© INTERNELa première session de travail sur la réforme de la Politique agricole commune entre les Quinze et leurs homologues des dix futurs membres de l'Union a tourné court en moins d'une heure mercredi après-midi à Luxembourg. La France a en effet rejeté d'entrée le projet de compromis mis sur la table par la présidence grecque de l'UE.
Gaymard mène la fronde
Hervé Gaymard, qui mène la fronde avec l'Espagne contre la réforme défendue par le commissaire Fischler, a estimé que la proposition grecque ne comportait "quasiment aucune avancée" en vue d'un accord équilibré. Le document n'introduit qu'avec une extrême prudence l'idée, acceptée notamment par la France, l'Allemagne et l'Espagne, d'un découplage partiel entre les aides directes aux agriculteurs et le niveau de production. La proposition grecque ne remet en cause à ce stade ni le projet de Franz Fischler d'instaurer en 2007 une dégressivité des mêmes aides, pour financer de futures réformes de marché, ni celui de baisses des prix des céréales et du lait.
Hervé Gaymard a notammment défendu "principes" de l'entente franco-allemande sur la PAC annoncée mardi par Jacques Chirac et Gerhard Schroeder, partagés selon lui "par une large majorité des Etats membres". Selon lui, Paris et Berlin refusent qu'un accord sur la PAC puisse être remis en cause après la conférence ministérielle de l'Organisation mondiale du commerce (OMC) en septembre à Cancun (Mexique). Ils veulent aussi repousser à 2007 l'application d'une réforme, conformément à l'accord européen d'octobre 2002 sur le gel de l'architecture actuelle de la PAC jusqu'à fin 2006 et le plafonnement des aides directes après cette date.

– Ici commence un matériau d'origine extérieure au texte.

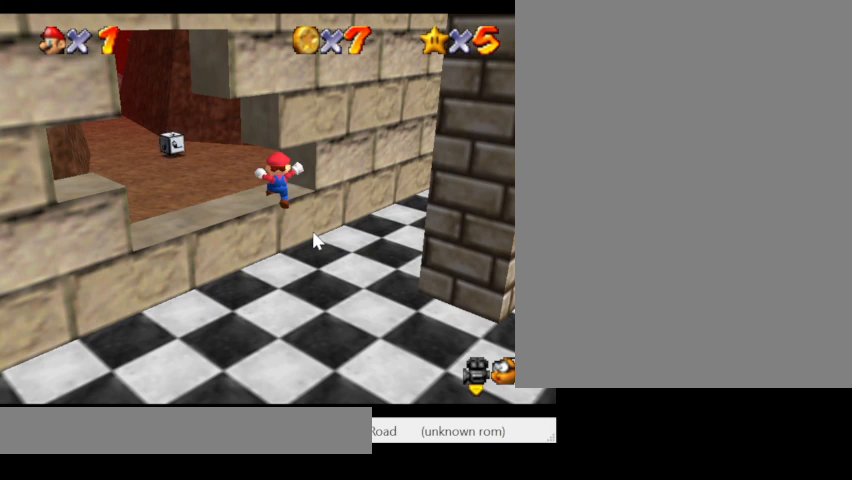
{"keys": ["w"], "events": []}
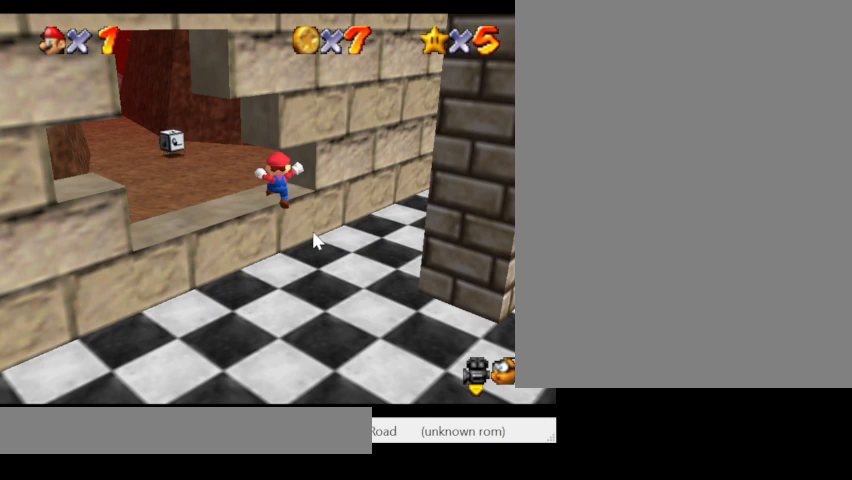
{"keys": ["w"], "events": []}
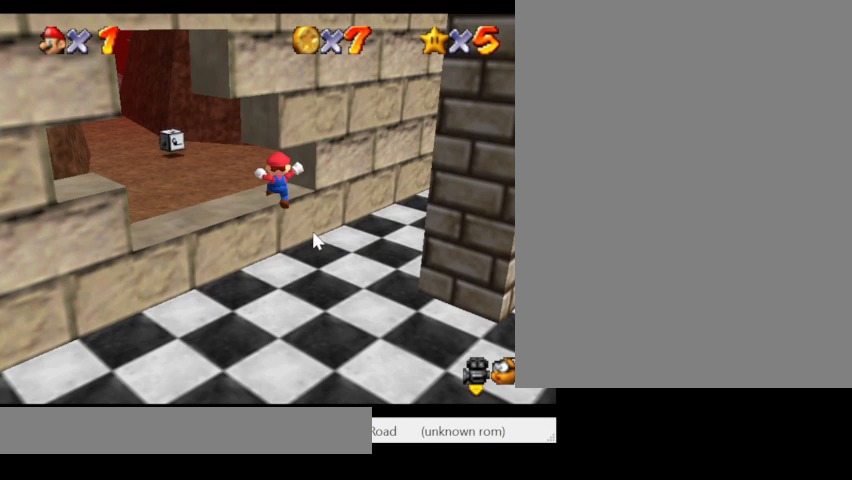
{"keys": ["w"], "events": []}
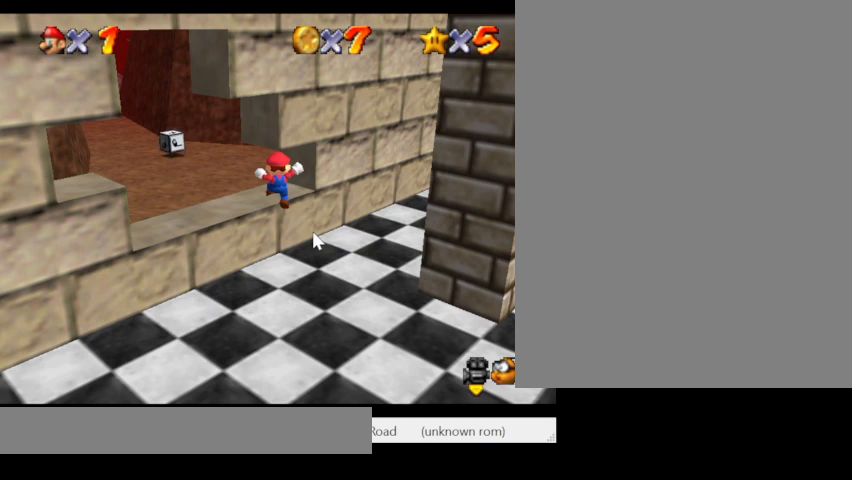
{"keys": ["w"], "events": []}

Accord avant la fin de la semaine ?
Mercredi soir, les pronostics restaient partagés sur les chances d'aboutir à un accord d'ici la fin de la semaine. Hervé Gaymard s'est dit "assez pessimiste". "Il y a une forte hypothèse qu'il y ait une interruption pendant le week-end et qu'on reprenne la semaine prochaine", a-t-il estimé. "Je crois que nous arriverons à une décision dans les prochains jours", a déclaré au contraire l'Allemande Renate Kuenast. Hervé Gaymard a toutefois exclu que le dossier PAC soit renvoyé au sommet européen de Salonique (Grèce) le 19 juin.
Pour tenter de dénouer l'imbroglio, le ministre grec Giorgios Drys a choisi de faire passer chacun de ses homologues au "confessionnal" avec le commissaire européen à l'Agriculture Franz Fischler jusqu'à jeudi en fin d'après-midi, en prélude à un dîner qui réunira tout le monde à huis clos sans collaborateurs.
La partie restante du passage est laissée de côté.